Yes, Solomon Linda’s is an unfortunate situation and not all musicians are so hard done by, but can musicians ever really have their bread buttered on both sides? Can they reach the height of fame and maintain a healthy home situation? The likes of Eminem, DJ Tiesto, Pink, Kelly Clarkson, Ashlee Simpson and so many more sing of tribulations that suggest that they cannot. I am by no means discrediting music as as a career, without musicians there would be no music and without music what is the point? I am just unsure of whether people are aware that it is not all drugs, sex and rock and roll all the time. A life like that, as fruitful as it may be and with all its pros, does not come without cons. Having to share a father, mother, husband or wife with a demanding career is distressing enough as it is, having to share that loved one with a crowd of unforgiving fans who your loved one seems to love more must be a truly traumatic experience.

 

Anyone who is familiar with Eminem is no stranger to his heartfelt pleas to wife, Kimberly, and daughter Hailie in his popular songs “When I’m Gone”, “Hailie’s Song” and “Mockingbird”. With lyrics like ‘what happens when you become the main source of her pain? “Daddy look what I made”, dad’s gotta go catch a plane’ and ‘go play Hailie, baby, your daddy’s busy
daddy’s writing a song, this song ain’t gonna write itself ‘
there is no doubt that being a father comes second in line, behind a musical career, for Marshall Mathers. You cannot question how much a person loves music when resenting it, for the fact that it takes them away from their loved ones, seems worth it.
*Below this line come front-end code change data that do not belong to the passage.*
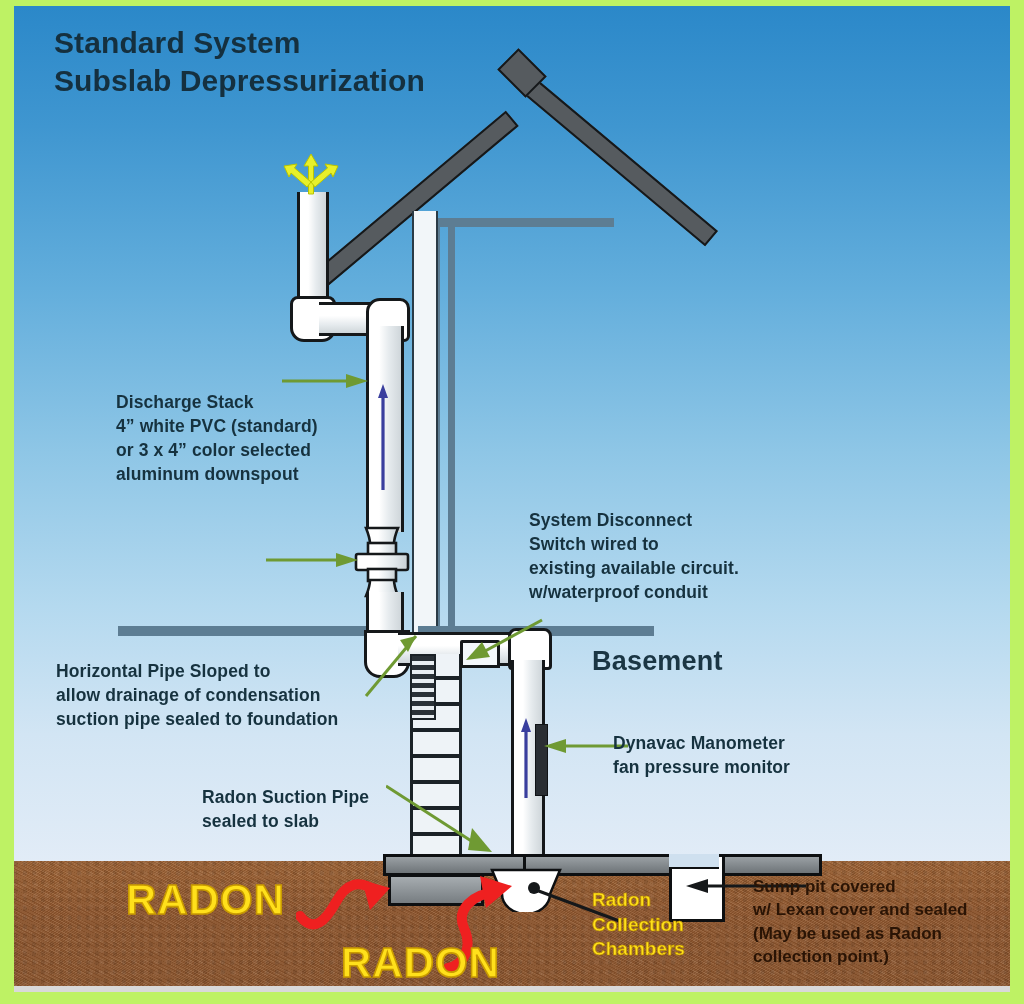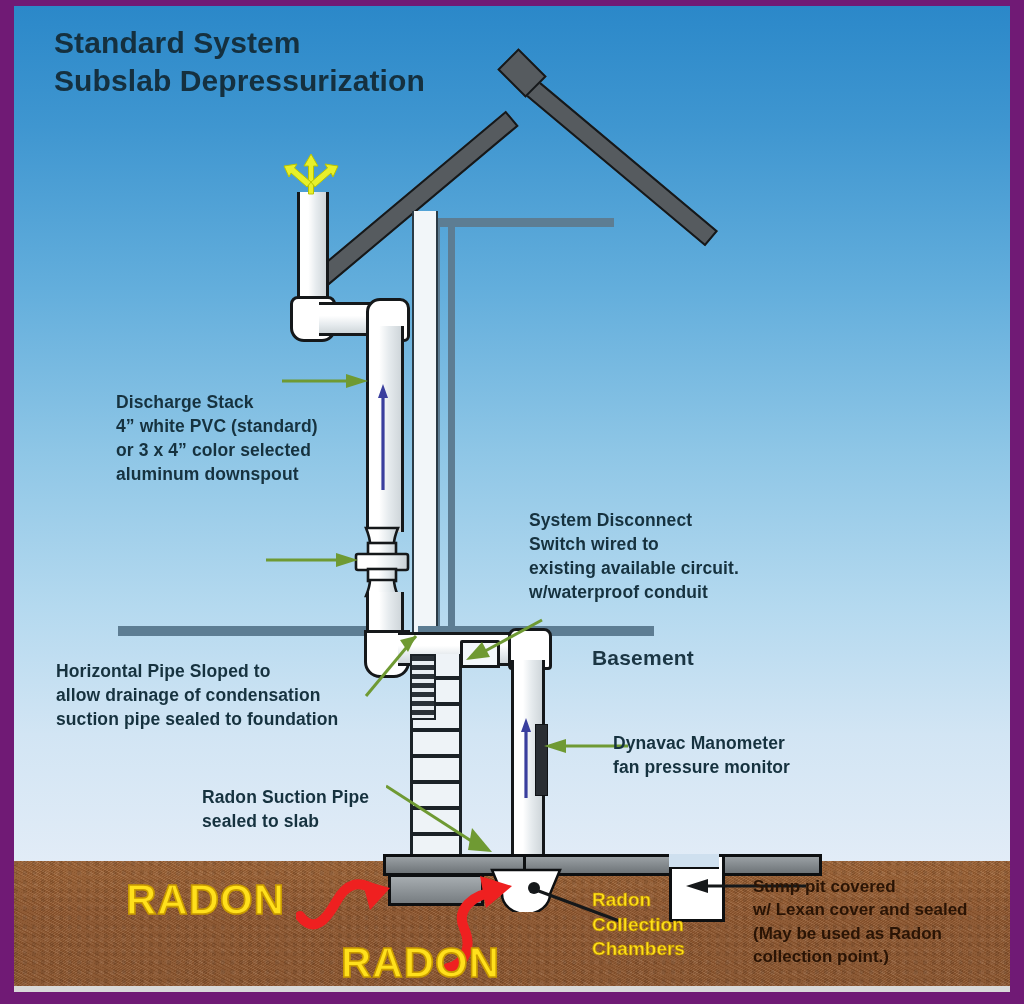--- a/index.html
+++ b/index.html
@@ -9,7 +9,7 @@
     position:relative;
     width:1024px;height:1004px;
     overflow:hidden;
-    background:#701a75;
+    background:#bef264;
   }
   #frame{
     position:absolute;left:14px;top:6px;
As supportive as a family can possibly be of a bread- winning musician, does the time that gets taken away from them seem worth it to them? Did six year old Hailie understand that her dad was out there providing for her or was the fact that dad was not there for her when she needed him the only thing she could understand? Sadly, I think the latter is more accurate.

 

Tiësto is a Dutch electro DJ and record producer whose fiancée, Stacey Blokzij, broke off their engagement after the DJ postponed and cancelled it numerous times because of a ‘busy work schedule’. Maybe she could have stuck around and waited for him, but coming second to a world of screaming fans cannot be easy and exactly what is the required amount of time that is appropriate to wait? Would it have been fair for her to make him put his soaring career on hold for their relationship? Probably not, but was it fair for her to be constantly pushed to the sidelines? No. There’s no handbook to guide families along, although many would agree there should be; ‘Marrying a Musician for Dummies’. This is testament that having it both ways is not accomplished easily, if at all.

 

Pink, who has made a life out of singing about how much her life sucked as a kid, ‘it ain’t easy growing up in world war three’ and ‘in our family portrait, we look pretty happy lets play pretend lets act like it comes naturally’, makes you wonder whether her family life has changed for the better. Could it have when her music reflects nothing but going against the grain and being pissed off, but seldom about actually being happy? The most likely scenario is that it has not.

 

Kelly Clarkson, a girl who came from a struggling home sings a variety of broken-hearted love songs that makes it hard to believe she is living the ‘American Dream’ that fame and fortune promised her after winning American Idol: The Search for a Superstar. Having your dirty laundry aired in public most certainly will not have a positive effect on what is already a troubling situation. How do you think Clarksons’ parents felt knowing that the whole of America, and lets face it the world, knew of their financial and marital problems? It probably did not help matters.

 

Does this mean that every aspiring musicians private life is doomed to fail if they ever want to make a success out of, what is hopefully, their passion? No, surely for every acclaimed musician whose life has taken a turn for the worse, there are ten whose have not. I suppose this serves as a warning, or maybe a challenge. Like most things, the balancing act that is success takes work, and the pressures of a musical career means it just takes more with fewer returns, especially if you are Solomon Linda. Something has to be sacrificed in the end and how big of a sacrifice you are willing to make determines whether you are cut out for the life of a touring rock star, or if you would be better suited to a nine to five office job, playing Guitar Hero with your kids on weekends.